El Papa denuncia más fuertemente que nunca el egoísmo de las personas y de las naciones, el nacionalismo exacerbado, la xenofobia y el racismo, la satanización del migrante y del pobre: “Tanto en ciertos regímenes populistas, como en ciertos discursos económicos liberales, se pretende que hay que evitar a toda costa la llegada de los migrantes”. Recuerda a los católicos que no pueden escuchar las sirenas nacionalistas, porque la parábola del Buen Samaritano, que se encuentra en la médula de la encíclica, nos enseña el camino. Además “ningún Estado nacional aislado es capaz de asegurar el bien común de su población”. Critica nuestra “pereza” social y política frente a la “dictadura invisible de los intereses disimulados”.

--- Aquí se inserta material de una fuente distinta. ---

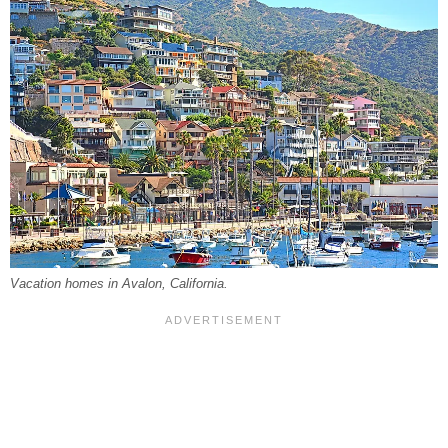
Vacation homes in Avalon, California.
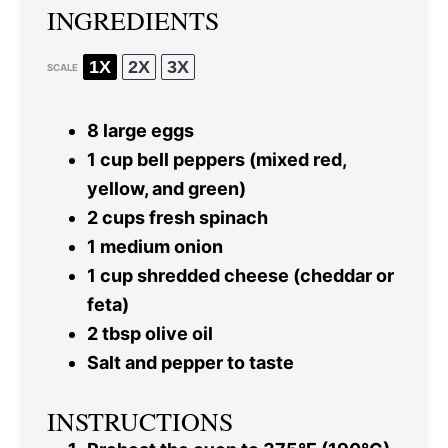
INGREDIENTS
1X
2X
3X
SCALE
8
large eggs
1 cup
bell peppers (mixed red,
yellow, and green)
2 cups
fresh spinach
1
medium onion
1 cup
shredded cheese (cheddar or
feta)
2 tbsp
olive oil
Salt and pepper to taste
INSTRUCTIONS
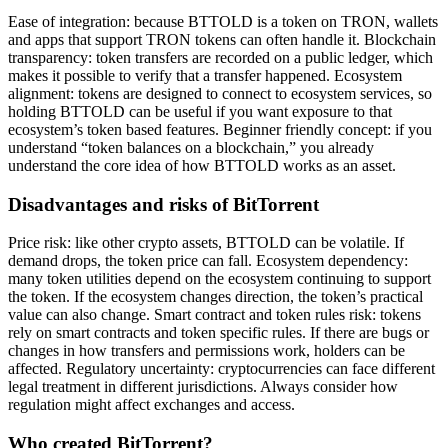
Ease of integration: because BTTOLD is a token on TRON, wallets
and apps that support TRON tokens can often handle it. Blockchain
transparency: token transfers are recorded on a public ledger, which
makes it possible to verify that a transfer happened. Ecosystem
alignment: tokens are designed to connect to ecosystem services, so
holding BTTOLD can be useful if you want exposure to that
ecosystem’s token based features. Beginner friendly concept: if you
understand “token balances on a blockchain,” you already
understand the core idea of how BTTOLD works as an asset.
Disadvantages and risks of BitTorrent
Price risk: like other crypto assets, BTTOLD can be volatile. If
demand drops, the token price can fall. Ecosystem dependency:
many token utilities depend on the ecosystem continuing to support
the token. If the ecosystem changes direction, the token’s practical
value can also change. Smart contract and token rules risk: tokens
rely on smart contracts and token specific rules. If there are bugs or
changes in how transfers and permissions work, holders can be
affected. Regulatory uncertainty: cryptocurrencies can face different
legal treatment in different jurisdictions. Always consider how
regulation might affect exchanges and access.
Who created BitTorrent?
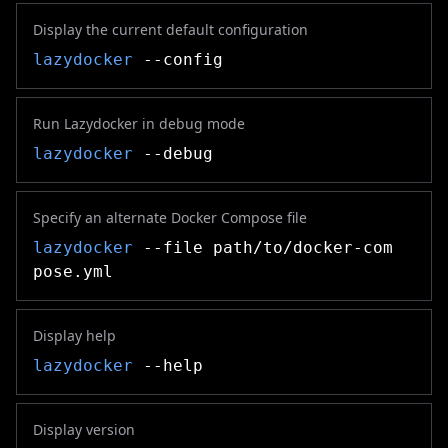
Display the current default configuration
lazydocker
--config
Run Lazydocker in debug mode
lazydocker
--debug
Specify an alternate Docker Compose file
lazydocker
--file path/to/docker-com
pose.yml
Display help
lazydocker
--help
Display version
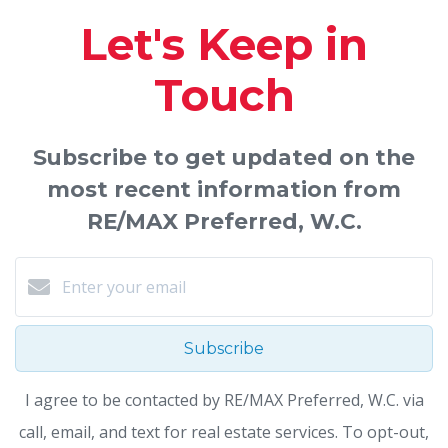
Let's Keep in
Touch
Subscribe to get updated on the
most recent information from
RE/MAX Preferred, W.C.
Subscribe
I agree to be contacted by RE/MAX Preferred, W.C. via
call, email, and text for real estate services. To opt-out,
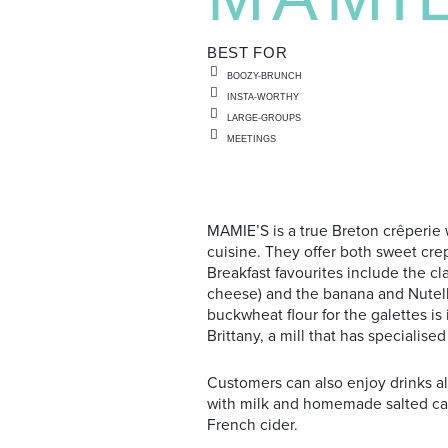
BEST FOR
BOOZY-BRUNCH
INSTA-WORTHY
LARGE-GROUPS
MEETINGS
MAMIE’S is a true Breton crêperie 
cuisine. They offer both sweet crep
Breakfast favourites include the cl
cheese) and the banana and Nutella
buckwheat flour for the galettes i
Brittany, a mill that has specialised
Customers can also enjoy drinks al
with milk and homemade salted cara
French cider.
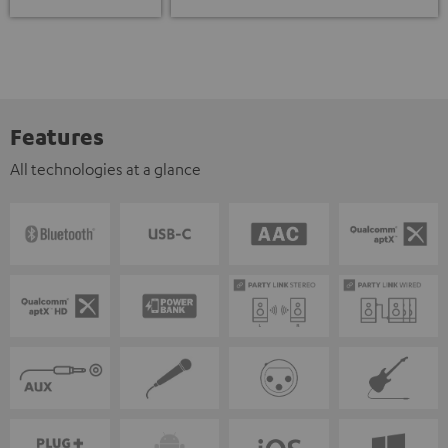
Features
All technologies at a glance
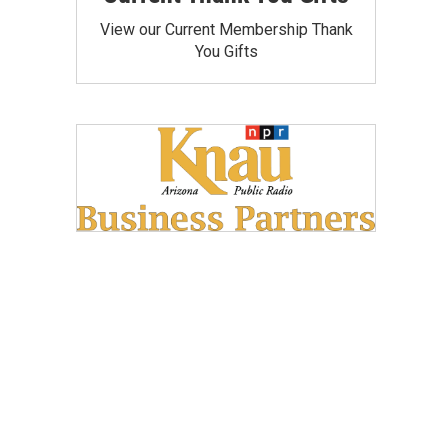
View our Current Membership Thank
You Gifts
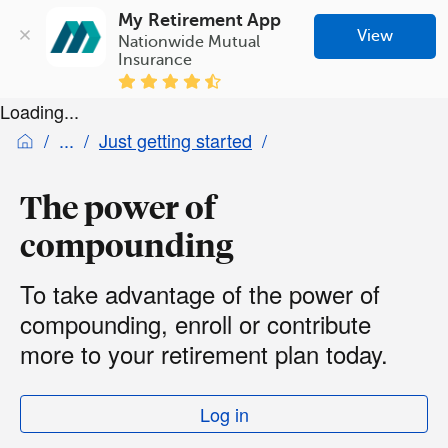
My Retirement App
View
Nationwide Mutual 
Insurance
Loading...
Just getting started
The power of
compounding
To take advantage of the power of
compounding, enroll or contribute
more to your retirement plan today.
Log in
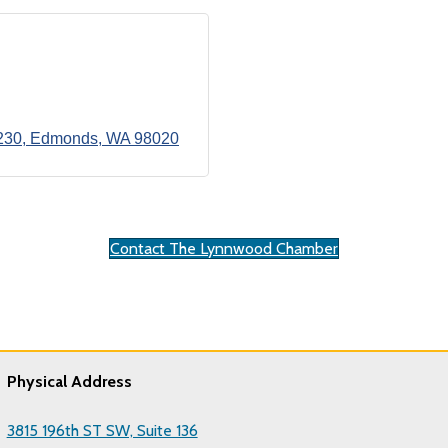
230
Edmonds
WA
98020
Contact The Lynnwood Chamber
Physical Address
3815 196th ST SW, Suite 136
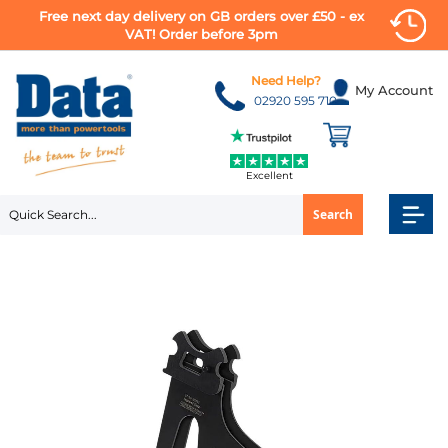
Free next day delivery on GB orders over £50 - ex
VAT! Order before 3pm
Skip
to
Need Help?
My Account
Content
02920 595 710
Excellent
Search
Skip
to
the
end
of
the
images
gallery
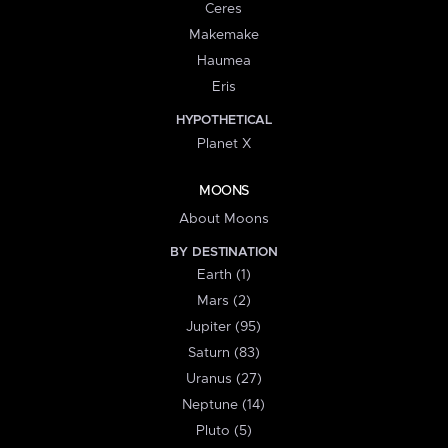
Ceres
Makemake
Haumea
Eris
HYPOTHETICAL
Planet X
MOONS
About Moons
BY DESTINATION
Earth (1)
Mars (2)
Jupiter (95)
Saturn (83)
Uranus (27)
Neptune (14)
Pluto (5)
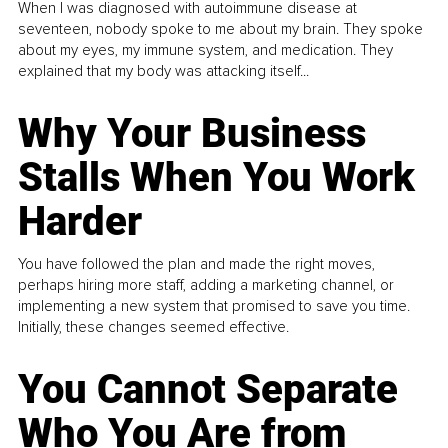
When I was diagnosed with autoimmune disease at
seventeen, nobody spoke to me about my brain. They spoke
about my eyes, my immune system, and medication. They
explained that my body was attacking itself...
Why Your Business
Stalls When You Work
Harder
You have followed the plan and made the right moves,
perhaps hiring more staff, adding a marketing channel, or
implementing a new system that promised to save you time.
Initially, these changes seemed effective.
You Cannot Separate
Who You Are from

No se queda en lo abstracto y llama a reforzar las organizaciones internacionales y “los movimientos populares de trabajadores precarios y de sin trabajo”, en el marco de una política social “con los pobres”, “no hacia los pobres”. Dirán los críticos que el Papa se mete en política y que eso no le toca. Cuando Juan Pablo II les dijo a los polacos “no tengan miedo” ¿a poco no hacía política? Con las consecuencias que conocemos. El Papa Francesco, en sus tiempos episcopales en Argentina, ha tratado siempre de temas políticos; desde su llegada a Roma, en 2013, no ha dejado de pelear contra el individualismo, el consumismo, el nacionalismo y, en economía, el liberalismo sin freno.
En conclusión, toma radicalmente la defensa de los migrantes y no acepta que las fronteras sean muros herméticos; recuerda que los migrantes “si uno los ayuda a integrarse, son una bendición, una riqueza”; afirma que la propiedad privada debe tener una función social; condena la guerra y afirma que ya no se puede defender “los criterios racionales elaborados en otros tiempos, para hablar de guerra justa”. Propone transferir los presupuestos bélicos a un fondo mundial de lucha contra el hambre. ¡Qué programa!